Simultan

20071201

Aus Simultan

Version vom 2. Dezember 2007, 14:57 Uhr von Urs (Diskussion | Beiträge)

C., 11 Monate und 23 Tage alt, macht ihre ersten selbständigen Schritte auf dieser Erde – ein kleiner Schritt für die Welt, ein grosser Schritt für C. – und fällt wieder und wieder rückwärts auf den Hintern, während ihr Bruder O., gerade 8 Jahre alt geworden, alle paar Minuten wie von einer Wespe gestochen an die Tür rennt und den Knopf des automatischen Türöffners drückt, dann wieder von der Küche ins Wohnzimmer hetzt und zurück, um Popkorn und Limonade aufzustellen für die geladenen Gäste. 7 Buben so alt wie er, in zerfransten Jeans, ungebundenen Pumps, offenen Kapuzenjacken, mit zerzausten Köpfen und schmutzigen Fingernägeln. Einer nach dem andern fahren sie mit dem Lift hoch und stürzen herein, werfen sich gegenseitig aufs Sofa, zerren an den Jacken und Haaren, holen mit der Rechten zu mehr als kumpelhaften Schlägen und Würgegriffen aus, während sie die Linke in die Popkornschüssel tauchen und sich damit den Mund vollstopfen. Aber dann werden Geburtstagsgeschenke aufgerissen, „silence!“, ritsch-ratsch, eins nach dem andern: drei Bücher, ein Plastikmonster, ein Familienspiel, ein Schatzsuchersandstein zum Zerlegen, Kaufgutscheine. So.
Dann geht`s ab, fort aus diesem von Popkorn, Jacken, Schuhen und Geschenkpapier übersäten Wohnzimmer hinaus Richtung Hallenbad, wo wir diese ungezämte Bande ins Wasser werfen und eine Weile plantschen lassen.

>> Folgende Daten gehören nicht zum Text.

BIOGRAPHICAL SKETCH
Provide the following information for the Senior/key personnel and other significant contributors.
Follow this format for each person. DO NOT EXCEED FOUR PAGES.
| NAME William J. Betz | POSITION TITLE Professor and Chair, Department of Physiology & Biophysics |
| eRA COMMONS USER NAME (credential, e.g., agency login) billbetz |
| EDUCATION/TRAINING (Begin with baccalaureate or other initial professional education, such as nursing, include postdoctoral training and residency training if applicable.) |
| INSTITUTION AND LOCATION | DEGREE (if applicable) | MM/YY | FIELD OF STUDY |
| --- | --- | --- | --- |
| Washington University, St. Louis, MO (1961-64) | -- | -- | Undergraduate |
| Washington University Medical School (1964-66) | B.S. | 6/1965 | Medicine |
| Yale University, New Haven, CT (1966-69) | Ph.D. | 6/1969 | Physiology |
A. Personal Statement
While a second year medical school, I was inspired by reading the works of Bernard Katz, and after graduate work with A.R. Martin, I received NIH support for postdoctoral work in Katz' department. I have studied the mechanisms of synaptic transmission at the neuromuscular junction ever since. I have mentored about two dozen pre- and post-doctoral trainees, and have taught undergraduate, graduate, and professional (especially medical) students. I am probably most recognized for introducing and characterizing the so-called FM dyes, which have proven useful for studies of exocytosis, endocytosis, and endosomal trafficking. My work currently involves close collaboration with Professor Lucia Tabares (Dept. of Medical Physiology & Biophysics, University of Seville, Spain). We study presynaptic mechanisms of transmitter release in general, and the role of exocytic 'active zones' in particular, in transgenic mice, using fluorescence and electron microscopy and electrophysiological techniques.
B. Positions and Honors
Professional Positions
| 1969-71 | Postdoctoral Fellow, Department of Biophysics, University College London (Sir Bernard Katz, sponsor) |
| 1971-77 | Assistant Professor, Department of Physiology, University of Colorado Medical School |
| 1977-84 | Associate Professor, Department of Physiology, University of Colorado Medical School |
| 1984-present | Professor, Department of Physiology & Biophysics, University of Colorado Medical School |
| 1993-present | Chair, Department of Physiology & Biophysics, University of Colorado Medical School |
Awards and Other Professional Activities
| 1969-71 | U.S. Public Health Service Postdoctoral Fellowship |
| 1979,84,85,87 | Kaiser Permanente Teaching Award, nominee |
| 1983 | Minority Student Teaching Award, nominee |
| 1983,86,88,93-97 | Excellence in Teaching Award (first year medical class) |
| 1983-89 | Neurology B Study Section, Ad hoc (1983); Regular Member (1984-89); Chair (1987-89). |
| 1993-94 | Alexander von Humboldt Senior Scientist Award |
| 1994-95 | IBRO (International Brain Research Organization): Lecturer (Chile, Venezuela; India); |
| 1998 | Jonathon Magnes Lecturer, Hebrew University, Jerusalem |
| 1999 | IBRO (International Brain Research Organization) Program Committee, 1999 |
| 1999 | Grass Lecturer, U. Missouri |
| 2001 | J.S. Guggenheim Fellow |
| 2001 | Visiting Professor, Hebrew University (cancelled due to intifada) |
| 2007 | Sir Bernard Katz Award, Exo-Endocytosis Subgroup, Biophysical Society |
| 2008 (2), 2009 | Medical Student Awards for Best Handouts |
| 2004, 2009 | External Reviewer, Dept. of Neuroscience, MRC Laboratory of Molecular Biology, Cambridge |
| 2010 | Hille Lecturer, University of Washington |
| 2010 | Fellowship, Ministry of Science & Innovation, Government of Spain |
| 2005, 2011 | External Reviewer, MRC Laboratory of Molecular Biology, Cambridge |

Zur Feier des Tages wird sogar das Sprungbrett, erst das 1-Meter, dann das 3-Meter, geöffnet, wo es endgültig um die Ehre eines jeden einzelnen geht. Denn von einem 3-Meter-Brett springt man nicht nur mit dummen Sprüchen und flapsigen Fausthieben. Angetrieben von den feurigen Rufen der andern, stürzt ich jeder selbst in den freien Fall und ist für eine Sekunde ganz sich selbst überlassen, wird zum fliegenden, einsamen Fou de la place, schwebend zwischen dem unendlichen Universum und dem kühlen, terrestrischen Nass, so wehrlos und dem Spiel der Kräfte ausgeliefert wie C., die sich in der Zwischenzeit bereits wieder ein paar dutzend Male auf ihre noch so kleinen, krummen Beine hoch gearbeitet, den Kampf gegen den freien Fall aufgenommen, diesen jedoch ebenso viele Male wieder verloren hat.